I’m a transplant to my now-home state of Colorado. When I came here where I’m living now was about the edge of suburban development. Denver has a law that restricted it from growing called the Poundstone Amendment (wherein cities couldn’t annex without a vote of approval of land owners.) My wife is a fifth generation native, her ancestors settled and farmed northeast of Denver for a few decades. Winter wheat was a big crop, Rocky Ford produced perhaps the best melons I’ve eaten and in the summer it was nearly impossible to drive around without tripping over a small farmer’s market (even in the city).
Fast forward... Farmers in Rocky Ford sold their water to a Aurora. Farmers in the Northeast corridor (east side of the divide) sold their water to Denver. Urban planning boomed (again) and even during official drought years it was not uncommon for 30,000 new building permits a month to be issued in the metro area. With their new-found water wealth, the urban planners created sprawl, they loved the income and were addicted to it. While we were told to conserve, they’d build a few thousand more homes with the water we didn’t use. Their formulas used a usage ratio of existing users, so the more we conserved – the more building permits they could justify.
Remember the Listeria deaths attributed to melons from Southeastern Colorado? Do you know how the Listeria got a hold? The farmers had “upgraded” their facilities, and were assured that city provided water was sufficiently chlorinated that they could just use city water, and not recycle and treat their own – all those nasty chemicals they added to the wash water were ruining the environment! Well, as any dummy can figure out – chlorination varies day to day in any municipal water supply – and there was insufficient chlorine to cleanse the melons for market – so whereas the old environmentally-unfriendly method kept us alive, the new-improved city mandated solution killed several people – killing, essentially, the melon growing industry in that part of the state.
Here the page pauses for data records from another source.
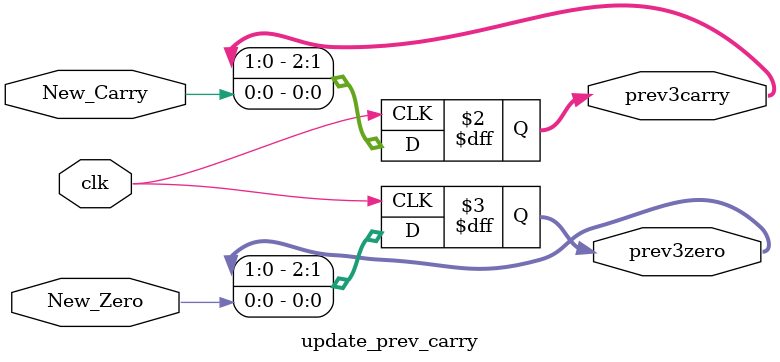
<source format=v>
`timescale 1ns / 1ps


module update_prev_carry(
input clk,
input wire New_Carry,New_Zero,
output reg [2:0] prev3carry,
    output reg [2:0] prev3zero
    );
    
    always @(posedge clk) begin
    // Shift the carry values
    prev3carry[2:1] <= prev3carry[1:0];
    prev3carry[0] <= New_Carry;

    // Shift the zero values
    prev3zero[2:1] <= prev3zero[1:0];
    prev3zero[0] <= New_Zero;
end
endmodule

</source>
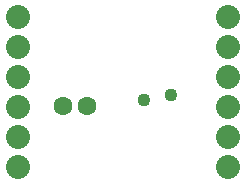
<source format=gbs>
G75*
%MOIN*%
%OFA0B0*%
%FSLAX24Y24*%
%IPPOS*%
%LPD*%
%AMOC8*
5,1,8,0,0,1.08239X$1,22.5*
%
%ADD10C,0.0800*%
%ADD11C,0.0630*%
%ADD12C,0.0436*%
D10*
X001378Y001811D03*
X001378Y002811D03*
X001378Y003811D03*
X001378Y004811D03*
X001378Y005811D03*
X001378Y006811D03*
X008378Y006811D03*
X008378Y005811D03*
X008378Y004811D03*
X008378Y003811D03*
X008378Y002811D03*
X008378Y001811D03*
D11*
X003681Y003823D03*
X002894Y003823D03*
D12*
X005567Y004016D03*
X006493Y004197D03*
M02*

</source>
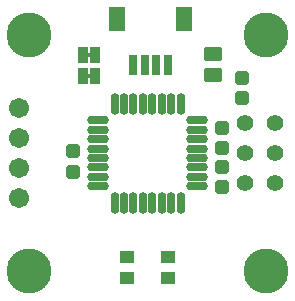
<source format=gbs>
G04 Layer_Color=16711935*
%FSLAX44Y44*%
%MOMM*%
G71*
G01*
G75*
G04:AMPARAMS|DCode=35|XSize=1.2032mm|YSize=1.1032mm|CornerRadius=0.2141mm|HoleSize=0mm|Usage=FLASHONLY|Rotation=0.000|XOffset=0mm|YOffset=0mm|HoleType=Round|Shape=RoundedRectangle|*
%AMROUNDEDRECTD35*
21,1,1.2032,0.6750,0,0,0.0*
21,1,0.7750,1.1032,0,0,0.0*
1,1,0.4282,0.3875,-0.3375*
1,1,0.4282,-0.3875,-0.3375*
1,1,0.4282,-0.3875,0.3375*
1,1,0.4282,0.3875,0.3375*
%
%ADD35ROUNDEDRECTD35*%
%ADD36R,0.8382X1.4732*%
%ADD38R,1.2192X1.0668*%
%ADD39C,1.4032*%
%ADD40C,3.8032*%
%ADD41C,1.7032*%
%ADD42R,0.5000X0.4000*%
G04:AMPARAMS|DCode=43|XSize=1.6032mm|YSize=1.2032mm|CornerRadius=0.2266mm|HoleSize=0mm|Usage=FLASHONLY|Rotation=0.000|XOffset=0mm|YOffset=0mm|HoleType=Round|Shape=RoundedRectangle|*
%AMROUNDEDRECTD43*
21,1,1.6032,0.7500,0,0,0.0*
21,1,1.1500,1.2032,0,0,0.0*
1,1,0.4532,0.5750,-0.3750*
1,1,0.4532,-0.5750,-0.3750*
1,1,0.4532,-0.5750,0.3750*
1,1,0.4532,0.5750,0.3750*
%
%ADD43ROUNDEDRECTD43*%
%ADD44O,0.7532X1.8532*%
%ADD45O,1.8532X0.7532*%
%ADD46R,0.8032X1.7532*%
%ADD47R,1.4032X2.0032*%
D35*
X62000Y125500D02*
D03*
Y108500D02*
D03*
X205000Y170500D02*
D03*
Y187500D02*
D03*
X188000Y95500D02*
D03*
Y112500D02*
D03*
X188000Y128500D02*
D03*
Y145500D02*
D03*
D36*
X70000Y189000D02*
D03*
X80160D02*
D03*
X70000Y207000D02*
D03*
X80160D02*
D03*
D38*
X107474Y18250D02*
D03*
X142500D02*
D03*
X107474Y35890D02*
D03*
X142500D02*
D03*
D39*
X207600Y98600D02*
D03*
X233000D02*
D03*
X207600Y124000D02*
D03*
X233000D02*
D03*
X207600Y149400D02*
D03*
X233000D02*
D03*
D40*
X25000Y24000D02*
D03*
X225000D02*
D03*
Y224000D02*
D03*
X25000D02*
D03*
D41*
X16000Y162000D02*
D03*
Y136600D02*
D03*
Y111200D02*
D03*
Y85800D02*
D03*
D42*
X74579Y189000D02*
D03*
Y207000D02*
D03*
D43*
X180000Y208000D02*
D03*
Y190000D02*
D03*
D44*
X153000Y166000D02*
D03*
X145000D02*
D03*
X137000D02*
D03*
X129000D02*
D03*
X121000D02*
D03*
X113000D02*
D03*
X105000D02*
D03*
X97000D02*
D03*
Y82000D02*
D03*
X105000D02*
D03*
X113000D02*
D03*
X121000D02*
D03*
X129000D02*
D03*
X137000D02*
D03*
X145000D02*
D03*
X153000D02*
D03*
D45*
X83000Y152000D02*
D03*
Y144000D02*
D03*
Y136000D02*
D03*
Y128000D02*
D03*
Y120000D02*
D03*
Y112000D02*
D03*
Y104000D02*
D03*
Y96000D02*
D03*
X167000D02*
D03*
Y104000D02*
D03*
Y112000D02*
D03*
Y120000D02*
D03*
Y128000D02*
D03*
Y136000D02*
D03*
Y144000D02*
D03*
Y152000D02*
D03*
D46*
X142500Y199000D02*
D03*
X132500D02*
D03*
X122500D02*
D03*
X112500D02*
D03*
D47*
X155500Y238000D02*
D03*
X99500D02*
D03*
M02*

</source>
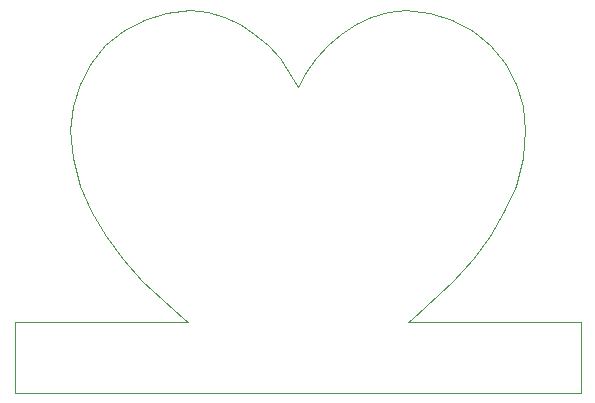
<source format=gm1>
G04 #@! TF.FileFunction,Profile,NP*
%FSLAX46Y46*%
G04 Gerber Fmt 4.6, Leading zero omitted, Abs format (unit mm)*
G04 Created by KiCad (PCBNEW 4.0.0-rc2-stable) date 3/3/2016 3:06:40 PM*
%MOMM*%
G01*
G04 APERTURE LIST*
%ADD10C,0.150000*%
%ADD11C,0.100000*%
G04 APERTURE END LIST*
D10*
D11*
X70620000Y-51160000D02*
X70620000Y-51150000D01*
X70620000Y-51150000D02*
X46630000Y-51150000D01*
X46630000Y-51150000D02*
X46630000Y-45150000D01*
X46630000Y-45150000D02*
X61290000Y-45150000D01*
X61290000Y-45150000D02*
X60950000Y-44910000D01*
X60950000Y-44910000D02*
X57390000Y-41670000D01*
X57390000Y-41670000D02*
X55770000Y-39820000D01*
X55770000Y-39820000D02*
X54340000Y-37880000D01*
X54340000Y-37880000D02*
X53120000Y-35800000D01*
X53120000Y-35800000D02*
X52160000Y-33630000D01*
X52160000Y-33630000D02*
X51540000Y-31310000D01*
X51540000Y-31310000D02*
X51330000Y-28910000D01*
X51330000Y-28910000D02*
X51530000Y-26890000D01*
X51530000Y-26890000D02*
X52120000Y-24980000D01*
X52120000Y-24980000D02*
X53060000Y-23240000D01*
X53060000Y-23240000D02*
X54290000Y-21740000D01*
X54290000Y-21740000D02*
X55800000Y-20500000D01*
X55800000Y-20500000D02*
X57530000Y-19570000D01*
X57530000Y-19570000D02*
X59440000Y-18980000D01*
X59440000Y-18980000D02*
X61460000Y-18780000D01*
X61460000Y-18780000D02*
X62950000Y-18920000D01*
X62950000Y-18920000D02*
X64380000Y-19330000D01*
X64380000Y-19330000D02*
X65710000Y-19950000D01*
X65710000Y-19950000D02*
X66920000Y-20770000D01*
X66920000Y-20770000D02*
X68050000Y-21730000D01*
X68050000Y-21730000D02*
X69050000Y-22850000D01*
X69050000Y-22850000D02*
X70620000Y-25300000D01*
X70620000Y-25300000D02*
X71300000Y-24040000D01*
X71300000Y-24040000D02*
X72150000Y-22850000D01*
X72150000Y-22850000D02*
X73130000Y-21730000D01*
X73130000Y-21730000D02*
X74230000Y-20770000D01*
X74230000Y-20770000D02*
X75480000Y-19950000D01*
X75480000Y-19950000D02*
X76820000Y-19330000D01*
X76820000Y-19330000D02*
X78240000Y-18920000D01*
X78240000Y-18920000D02*
X79730000Y-18780000D01*
X79730000Y-18780000D02*
X81750000Y-18980000D01*
X81750000Y-18980000D02*
X83660000Y-19570000D01*
X83660000Y-19570000D02*
X85400000Y-20500000D01*
X85400000Y-20500000D02*
X86900000Y-21740000D01*
X86900000Y-21740000D02*
X88140000Y-23240000D01*
X88140000Y-23240000D02*
X89070000Y-24980000D01*
X89070000Y-24980000D02*
X89660000Y-26880000D01*
X89660000Y-26880000D02*
X89860000Y-28910000D01*
X89860000Y-28910000D02*
X89650000Y-31310000D01*
X89650000Y-31310000D02*
X89030000Y-33630000D01*
X89030000Y-33630000D02*
X88070000Y-35800000D01*
X88070000Y-35800000D02*
X86850000Y-37880000D01*
X86850000Y-37880000D02*
X85410000Y-39820000D01*
X85410000Y-39820000D02*
X83750000Y-41670000D01*
X83750000Y-41670000D02*
X80240000Y-44910000D01*
X80240000Y-44910000D02*
X79910000Y-45150000D01*
X79910000Y-45150000D02*
X94560000Y-45150000D01*
X94560000Y-45150000D02*
X94560000Y-51150000D01*
X94560000Y-51150000D02*
X70620000Y-51150000D01*
X70620000Y-51150000D02*
X70620000Y-51160000D01*
X70620000Y-51160000D02*
X70620000Y-51160000D01*
X70620000Y-51160000D02*
X70620000Y-51160000D01*
M02*

</source>
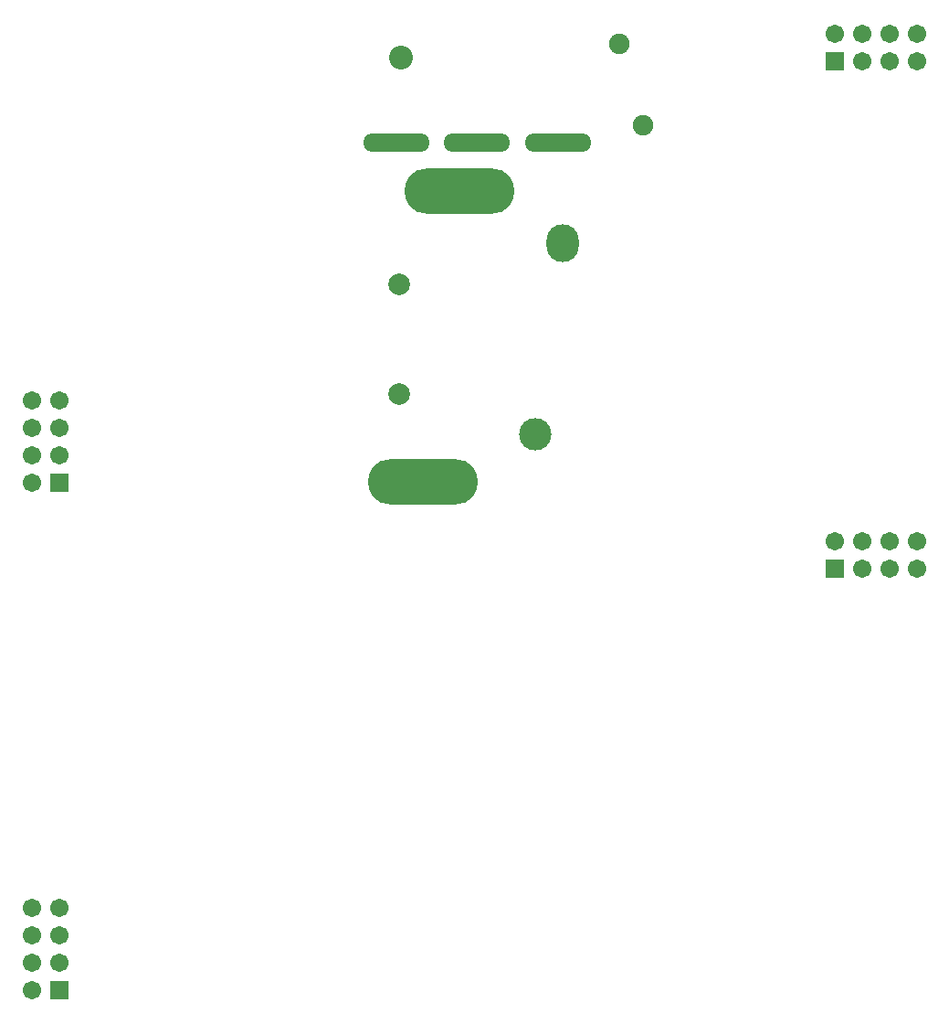
<source format=gbs>
G04 Layer_Color=16711935*
%FSLAX44Y44*%
%MOMM*%
G71*
G01*
G75*
%ADD63O,3.0000X3.5000*%
%ADD64C,3.0000*%
%ADD65C,2.0000*%
%ADD102C,1.7032*%
%ADD103R,1.7032X1.7032*%
%ADD104R,1.7032X1.7032*%
%ADD105O,10.2032X4.2032*%
%ADD106C,2.2032*%
%ADD107C,1.9032*%
%ADD108O,6.2032X1.7032*%
D63*
X1101022Y1022429D02*
D03*
D64*
X1075622Y845429D02*
D03*
D65*
X949002Y984429D02*
D03*
X949022Y882429D02*
D03*
D102*
X1429554Y746289D02*
D03*
Y720889D02*
D03*
X1404154Y746289D02*
D03*
Y720889D02*
D03*
X1378754Y746289D02*
D03*
Y720889D02*
D03*
X1353354Y746289D02*
D03*
X608880Y406437D02*
D03*
X634280D02*
D03*
X608880Y381037D02*
D03*
X634280D02*
D03*
X608880Y355637D02*
D03*
X634280D02*
D03*
X608880Y330237D02*
D03*
X608804Y800329D02*
D03*
X634204Y825729D02*
D03*
X608804D02*
D03*
X634204Y851129D02*
D03*
X608804D02*
D03*
X634204Y876529D02*
D03*
X608804D02*
D03*
X1353403Y1216129D02*
D03*
X1378803Y1190729D02*
D03*
Y1216129D02*
D03*
X1404203Y1190729D02*
D03*
Y1216129D02*
D03*
X1429603Y1190729D02*
D03*
Y1216129D02*
D03*
D103*
X1353354Y720889D02*
D03*
X1353403Y1190729D02*
D03*
D104*
X634280Y330237D02*
D03*
X634204Y800329D02*
D03*
D105*
X971520Y800855D02*
D03*
X1004994Y1070659D02*
D03*
D106*
X950638Y1194357D02*
D03*
D107*
X1153174Y1206619D02*
D03*
X1175174Y1131619D02*
D03*
D108*
X1096505Y1115433D02*
D03*
X1021505D02*
D03*
X946505D02*
D03*
M02*

</source>
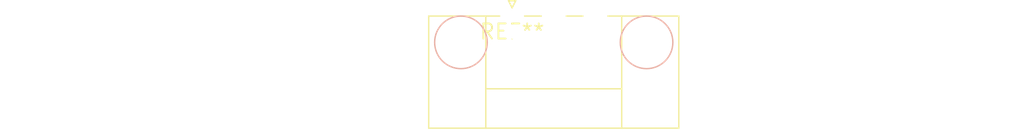
<source format=kicad_pcb>
(kicad_pcb (version 20240108) (generator pcbnew)

  (general
    (thickness 1.6)
  )

  (paper "A4")
  (layers
    (0 "F.Cu" signal)
    (31 "B.Cu" signal)
    (32 "B.Adhes" user "B.Adhesive")
    (33 "F.Adhes" user "F.Adhesive")
    (34 "B.Paste" user)
    (35 "F.Paste" user)
    (36 "B.SilkS" user "B.Silkscreen")
    (37 "F.SilkS" user "F.Silkscreen")
    (38 "B.Mask" user)
    (39 "F.Mask" user)
    (40 "Dwgs.User" user "User.Drawings")
    (41 "Cmts.User" user "User.Comments")
    (42 "Eco1.User" user "User.Eco1")
    (43 "Eco2.User" user "User.Eco2")
    (44 "Edge.Cuts" user)
    (45 "Margin" user)
    (46 "B.CrtYd" user "B.Courtyard")
    (47 "F.CrtYd" user "F.Courtyard")
    (48 "B.Fab" user)
    (49 "F.Fab" user)
    (50 "User.1" user)
    (51 "User.2" user)
    (52 "User.3" user)
    (53 "User.4" user)
    (54 "User.5" user)
    (55 "User.6" user)
    (56 "User.7" user)
    (57 "User.8" user)
    (58 "User.9" user)
  )

  (setup
    (pad_to_mask_clearance 0)
    (pcbplotparams
      (layerselection 0x00010fc_ffffffff)
      (plot_on_all_layers_selection 0x0000000_00000000)
      (disableapertmacros false)
      (usegerberextensions false)
      (usegerberattributes false)
      (usegerberadvancedattributes false)
      (creategerberjobfile false)
      (dashed_line_dash_ratio 12.000000)
      (dashed_line_gap_ratio 3.000000)
      (svgprecision 4)
      (plotframeref false)
      (viasonmask false)
      (mode 1)
      (useauxorigin false)
      (hpglpennumber 1)
      (hpglpenspeed 20)
      (hpglpendiameter 15.000000)
      (dxfpolygonmode false)
      (dxfimperialunits false)
      (dxfusepcbnewfont false)
      (psnegative false)
      (psa4output false)
      (plotreference false)
      (plotvalue false)
      (plotinvisibletext false)
      (sketchpadsonfab false)
      (subtractmaskfromsilk false)
      (outputformat 1)
      (mirror false)
      (drillshape 1)
      (scaleselection 1)
      (outputdirectory "")
    )
  )

  (net 0 "")

  (footprint "PhoenixContact_MC_1,5_3-GF-3.5_1x03_P3.50mm_Horizontal_ThreadedFlange_MountHole" (layer "F.Cu") (at 0 0))

)

</source>
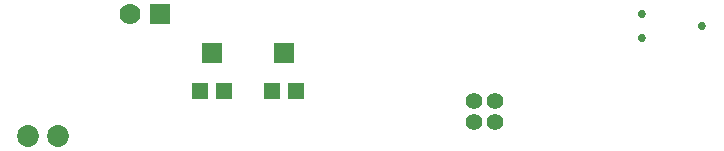
<source format=gbs>
G04*
G04 #@! TF.GenerationSoftware,Altium Limited,Altium Designer,19.1.5 (86)*
G04*
G04 Layer_Color=16711935*
%FSAX24Y24*%
%MOIN*%
G70*
G01*
G75*
%ADD80C,0.0730*%
%ADD81C,0.0552*%
%ADD82C,0.0700*%
%ADD83R,0.0700X0.0700*%
%ADD84C,0.0275*%
%ADD95R,0.0552X0.0552*%
%ADD96R,0.0710X0.0671*%
D80*
X018875Y008721D02*
D03*
X019875D02*
D03*
D81*
X034432Y009894D02*
D03*
X034432Y009187D02*
D03*
X033725Y009187D02*
D03*
X033725Y009894D02*
D03*
D82*
X022278Y012813D02*
D03*
D83*
X023278D02*
D03*
D84*
X039350Y012800D02*
D03*
Y012000D02*
D03*
X041350Y012400D02*
D03*
D95*
X024606Y010231D02*
D03*
X025394D02*
D03*
X027006D02*
D03*
X027794D02*
D03*
D96*
X025000Y011510D02*
D03*
X027400D02*
D03*
M02*

</source>
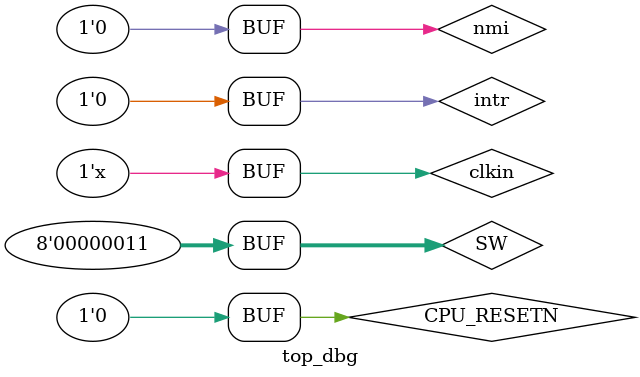
<source format=v>
`timescale 1ns / 1ps


module top_dbg();
    reg CPU_RESETN;
    reg[7:0] SW;
    wire[7:0] LED, o8255;
    reg clkin;
    wire[7:0] dbusout;
    wire[7:0] dbusin, memdat, i8255_data;
    wire[19:0] abus;
    wire[11:0] address_mem;
    wire iom, notwr, notrd, cpuerror,rdn,resoutn,wran,wrn,inta;
    reg nmi, intr;
    wire[12:0] latchout;
    wire[1:0] ctrl;
    assign ctrl = address_mem[2:1];
    initial begin
        SW = 8'h3;
        nmi = 1'b0;
        intr = 1'b0;
        clkin = 1'b0;
        CPU_RESETN = 1'b0;
        #40 CPU_RESETN = 1'b1;
        #100 CPU_RESETN = 1'b0;
    end

    always begin
        #5 clkin = ~clkin;
    end
    
    //wire CLK2MHZ;
    //clkdiv divider(.clk(clkin), .modclk(CLK2MHZ));
    system sysdbg(.clk(clkin), .reset(CPU_RESETN), .PORTA(SW), .PORTB(LED), .dbusout(dbusout), .abus(abus), .dbusin(dbusin), .iom(iom), .notwr(notwr), .notrd(notrd), .address_mem(address_mem),
    .i8255_dat(o8255), .mem_data(memdat), .latchout(latchout));
    //cpu86 sysdbg(.clk(clkin), .dbus_in(dbusin), .intr(intr), .nmi(nmi), .por(CPU_RESETN), .abus(abus), .dbus_out(dbusout), .cpuerror(cpuerror), .inta(inta), .rdn(rdn), .resoutn(resoutn), .wran(wran), .wrn(wrn));
endmodule

</source>
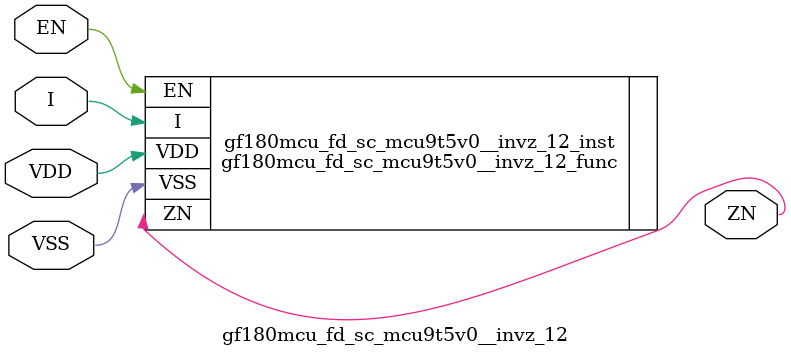
<source format=v>

module gf180mcu_fd_sc_mcu9t5v0__invz_12( EN, I, ZN, VDD, VSS );
input EN, I;
inout VDD, VSS;
output ZN;

   `ifdef FUNCTIONAL  //  functional //

	gf180mcu_fd_sc_mcu9t5v0__invz_12_func gf180mcu_fd_sc_mcu9t5v0__invz_12_behav_inst(.EN(EN),.I(I),.ZN(ZN),.VDD(VDD),.VSS(VSS));

   `else

	gf180mcu_fd_sc_mcu9t5v0__invz_12_func gf180mcu_fd_sc_mcu9t5v0__invz_12_inst(.EN(EN),.I(I),.ZN(ZN),.VDD(VDD),.VSS(VSS));

	// spec_gates_begin


	// spec_gates_end



   specify

	// specify_block_begin

	// comb arc EN --> ZN
	 (EN => ZN) = (1.0,1.0);

	// comb arc I --> ZN
	 (I => ZN) = (1.0,1.0);

	// specify_block_end

   endspecify

   `endif

endmodule

</source>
Many people don’t realizes that Water has it’s own court system, at least in Colorado it does. Water is politics and big money urban developers have managed to buy nearly all the surface water and aquifer accessed rights in the state.
Our agriculture isn’t producing the same amounts of food as it was ten years ago not because we have a drought problem, it’s because the farmers don’t have the rights to the water anymore – they were “squandering” it and environmental lawsuit after lawsuit put most of them out of business – forcing them to sell their water rights to a city. When you look at the agricultural production numbers plummeting in Colorado, don’t attribute it to the “drought” attribute it exactly where the blame belongs – urban sprawl. What else did we get with urban sprawl? Hundreds of thousands of city-dwellers dependent on the state for their every need. With government employment and service industry growth the majority of people were liberals who moved here for the “rocky mountain high” – bringing their needs for cheap housing and water with them.
We are a liberal majority-controlled state only in the cities. Everywhere else in the state, reason reigns. Our farmers will never produce again, because the city will never return water rights to the land. Our drought has always been a fact of life in Colorado, according to my wife’s relatives water has never been abundant for farmers. Our farmers weren’t victims of G-d’s will and poor rainfall, they were victims of political realities and urban sprawl. So, yes, we are part of the seven states with water problems, but it’s a redistribution problem not one of agriculture. - Jim H.